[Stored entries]
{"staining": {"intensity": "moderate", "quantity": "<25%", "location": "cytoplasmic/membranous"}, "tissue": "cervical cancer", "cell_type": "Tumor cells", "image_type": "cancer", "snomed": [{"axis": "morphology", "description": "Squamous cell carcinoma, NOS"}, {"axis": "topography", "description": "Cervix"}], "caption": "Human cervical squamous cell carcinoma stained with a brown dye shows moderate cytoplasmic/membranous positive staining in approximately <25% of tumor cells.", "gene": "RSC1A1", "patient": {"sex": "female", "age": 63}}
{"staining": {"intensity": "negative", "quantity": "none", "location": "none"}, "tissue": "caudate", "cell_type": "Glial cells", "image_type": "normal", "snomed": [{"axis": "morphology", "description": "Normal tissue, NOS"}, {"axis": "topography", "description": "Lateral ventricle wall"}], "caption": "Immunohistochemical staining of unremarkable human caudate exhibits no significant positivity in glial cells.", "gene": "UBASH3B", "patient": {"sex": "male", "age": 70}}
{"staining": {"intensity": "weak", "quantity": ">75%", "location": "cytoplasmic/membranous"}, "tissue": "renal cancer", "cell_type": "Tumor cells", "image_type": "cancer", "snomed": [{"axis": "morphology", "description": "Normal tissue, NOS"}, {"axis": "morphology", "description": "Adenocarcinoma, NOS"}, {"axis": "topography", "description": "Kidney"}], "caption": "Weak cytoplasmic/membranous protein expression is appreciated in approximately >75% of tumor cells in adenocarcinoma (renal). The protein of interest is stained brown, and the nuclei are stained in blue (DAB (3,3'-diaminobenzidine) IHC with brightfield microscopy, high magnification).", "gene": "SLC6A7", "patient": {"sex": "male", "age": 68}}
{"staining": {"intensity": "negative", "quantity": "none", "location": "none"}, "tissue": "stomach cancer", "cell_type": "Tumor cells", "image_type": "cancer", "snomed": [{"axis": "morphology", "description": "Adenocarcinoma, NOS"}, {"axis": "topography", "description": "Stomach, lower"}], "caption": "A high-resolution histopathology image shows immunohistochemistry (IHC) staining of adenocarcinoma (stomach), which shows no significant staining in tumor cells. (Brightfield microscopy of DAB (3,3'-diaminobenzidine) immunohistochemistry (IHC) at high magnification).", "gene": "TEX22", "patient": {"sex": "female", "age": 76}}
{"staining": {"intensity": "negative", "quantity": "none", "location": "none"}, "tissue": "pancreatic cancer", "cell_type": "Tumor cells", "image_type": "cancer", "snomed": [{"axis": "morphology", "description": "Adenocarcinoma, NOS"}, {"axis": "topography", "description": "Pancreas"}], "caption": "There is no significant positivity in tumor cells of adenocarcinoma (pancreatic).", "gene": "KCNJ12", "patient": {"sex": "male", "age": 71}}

▸ **Exercise aim**
All that belongs in the answer is the lines from the start of the entries above through the line containing "staining of unremarkable", each given exactly.

▸ **Solution below**
{"staining": {"intensity": "moderate", "quantity": "<25%", "location": "cytoplasmic/membranous"}, "tissue": "cervical cancer", "cell_type": "Tumor cells", "image_type": "cancer", "snomed": [{"axis": "morphology", "description": "Squamous cell carcinoma, NOS"}, {"axis": "topography", "description": "Cervix"}], "caption": "Human cervical squamous cell carcinoma stained with a brown dye shows moderate cytoplasmic/membranous positive staining in approximately <25% of tumor cells.", "gene": "RSC1A1", "patient": {"sex": "female", "age": 63}}
{"staining": {"intensity": "negative", "quantity": "none", "location": "none"}, "tissue": "caudate", "cell_type": "Glial cells", "image_type": "normal", "snomed": [{"axis": "morphology", "description": "Normal tissue, NOS"}, {"axis": "topography", "description": "Lateral ventricle wall"}], "caption": "Immunohistochemical staining of unremarkable human caudate exhibits no significant positivity in glial cells.", "gene": "UBASH3B", "patient": {"sex": "male", "age": 70}}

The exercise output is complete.